Tarefas a cumprir
1. Transcreva literalmente, da entrevista sobre a Bienal do Mercosul, o trecho de "Conversa com Igor" até "das edições anteriores.".
2. Traduza para o inglês esta frase da entrevista sobre a Bienal do Mercosul: "A Bienal procura, de certa forma, rearticular uma rede associada aos educativos das instituições, mas também ao público."

Texto de origem
------------------------------------

Conversa com Igor Simões

Um olhar sobre a arte das mulheres latino-americanas

Um dos curadores da Bienal do Mercosul, adiada em função da atual pandemia, reconstrói a história da mostra e conta como as noções de arte e de identidade latino-americana foram sendo negociadas em cada uma das edições anteriores.

C&AL: Poderia falar especificamente sobre esta edição da 12ª Bienal do Mercosul, cuja abertura foi inviabilizada pela atual pandemia da Covid-19?

IS: Entre os focos dessa nova edição está uma maior ênfase no valor da educação como agente de transformação social importante. Isso em um momento de quebra de algumas instituições, de fechamento de alguns setores educativos que tinham historicamente uma atuação muito marcada em Porto Alegre. A Bienal procura, de certa forma, rearticular uma rede associada aos educativos das instituições, mas também ao público. Para essa edição, pensar o planeta a partir do Sul foi algo decisivo. Em função da pandemia inesperada da Covid-19, alguns desses artistas vão ocupar o site da Bienal.

C&AL: Poderia também comentar sobre os nomes selecionados para esta Bienal?

IS: A maioria absoluta de artistas selecionadas é composta por mulheres latino-americanas. Entre elas, há uma presença muito expressiva de brasileiras e, entre elas, mulheres negras. Merecem destaque a presença da Rosana Paulino, que é uma das homenageadas, e a chilena Cecília Vicuña. São artistas com longas trajetórias, nem sempre devidamente reconhecidas no sentido da visibilidade de suas obras. Mas há também jovens artistas como a mineira Priscila Rezende e a paulistana Renata Felinto. Entre os homens, está o goiano Helô Sanvoy, por exemplo. Há também artistas indígenas que, de diferentes formas, negociam com esse tema em sua produção. Acho importante destacar também a presença não-binária entre os nomes selecionados. Tem artistas cis: mulheres e homens; artistas gays: mulheres e homens; artistas trans, mas também artistas que não negociam com categorias sexuais. Entre os nomes importantes estão Jota Mombaça e Élle De Bernardini – duas artistas com trabalhos distintos, mas que ajudam a pensar esse lugar da arte trans na arte contemporânea brasileira. Outro ponto é a discussão sobre a ressignificação de práticas que durante muito tempo estiveram associadas aos fazeres femininos. Nesse sentido, as noções de trama, de fio ou de tecido aparecem em obras como Tecido social da Rosana Paulino, os Quipus da chilena Cecília Vicuña ou os trabalhos da dupla argentina Chiachio & Giannone.

Outro exemplo interessante é o coletivo de mulheres Arpilleras. Trata-se de um grupo que, a partir do bordado, faz denúncias sobre as ditaduras, como a chilena, e sobre outras questões envolvendo a violência do Estado. Esse trabalho é tanto delicado quanto forte. Além dos latino-americanos, há também artistas africanos, e artistas com forte atuação no continente europeu. Finalmente, é importante frisar que esta Bienal olha principalmente para a produção de mulheres latino-americanas, sem procurar reduzi-las a uma única noção totalizante. Ao contrário, essas mulheres estão atravessadas por diferentes questões de gênero, raça, território e classe.

Igor Simões é doutor em Artes Visuais, especializado em História, Teoria e Crítica da Arte. É professor-assistente na Universidade Estadual do Rio Grande do Sul e um dos curadores da 12ª edição da Bienal do Mercosul que acontece em Porto Alegre.

Alexandre Araujo Bispo é antropólogo, crítico, curador independente e educador.

------------------------------------

Linhas fornecidas
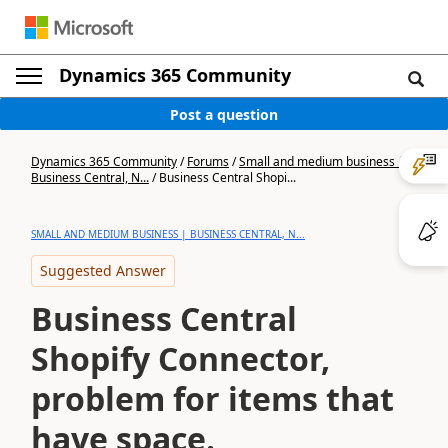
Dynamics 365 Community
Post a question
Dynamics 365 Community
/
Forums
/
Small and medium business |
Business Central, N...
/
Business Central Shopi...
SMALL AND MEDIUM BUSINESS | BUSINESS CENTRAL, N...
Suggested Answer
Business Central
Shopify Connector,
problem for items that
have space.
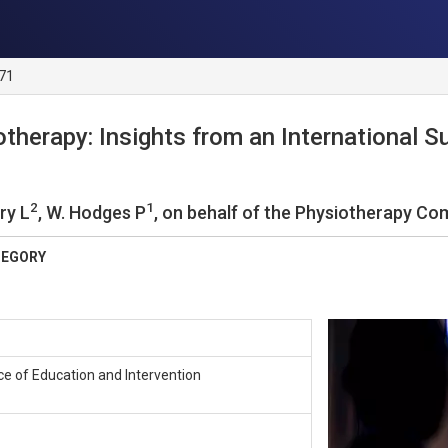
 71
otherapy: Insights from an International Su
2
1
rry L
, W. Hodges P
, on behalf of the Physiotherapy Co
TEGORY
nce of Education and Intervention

------------------------------------

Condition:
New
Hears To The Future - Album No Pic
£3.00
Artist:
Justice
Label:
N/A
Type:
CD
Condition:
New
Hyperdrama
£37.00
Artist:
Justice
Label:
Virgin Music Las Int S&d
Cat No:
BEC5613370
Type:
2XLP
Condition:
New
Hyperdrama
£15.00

------------------------------------

Resultados do exercício
1.
Conversa com Igor Simões

Um olhar sobre a arte das mulheres latino-americanas

Um dos curadores da Bienal do Mercosul, adiada em função da atual pandemia, reconstrói a história da mostra e conta como as noções de arte e de identidade latino-americana foram sendo negociadas em cada uma das edições anteriores.

2. In a way, the Biennial seeks to rearticulate a network linked to the educational programs of the institutions, but also to the public.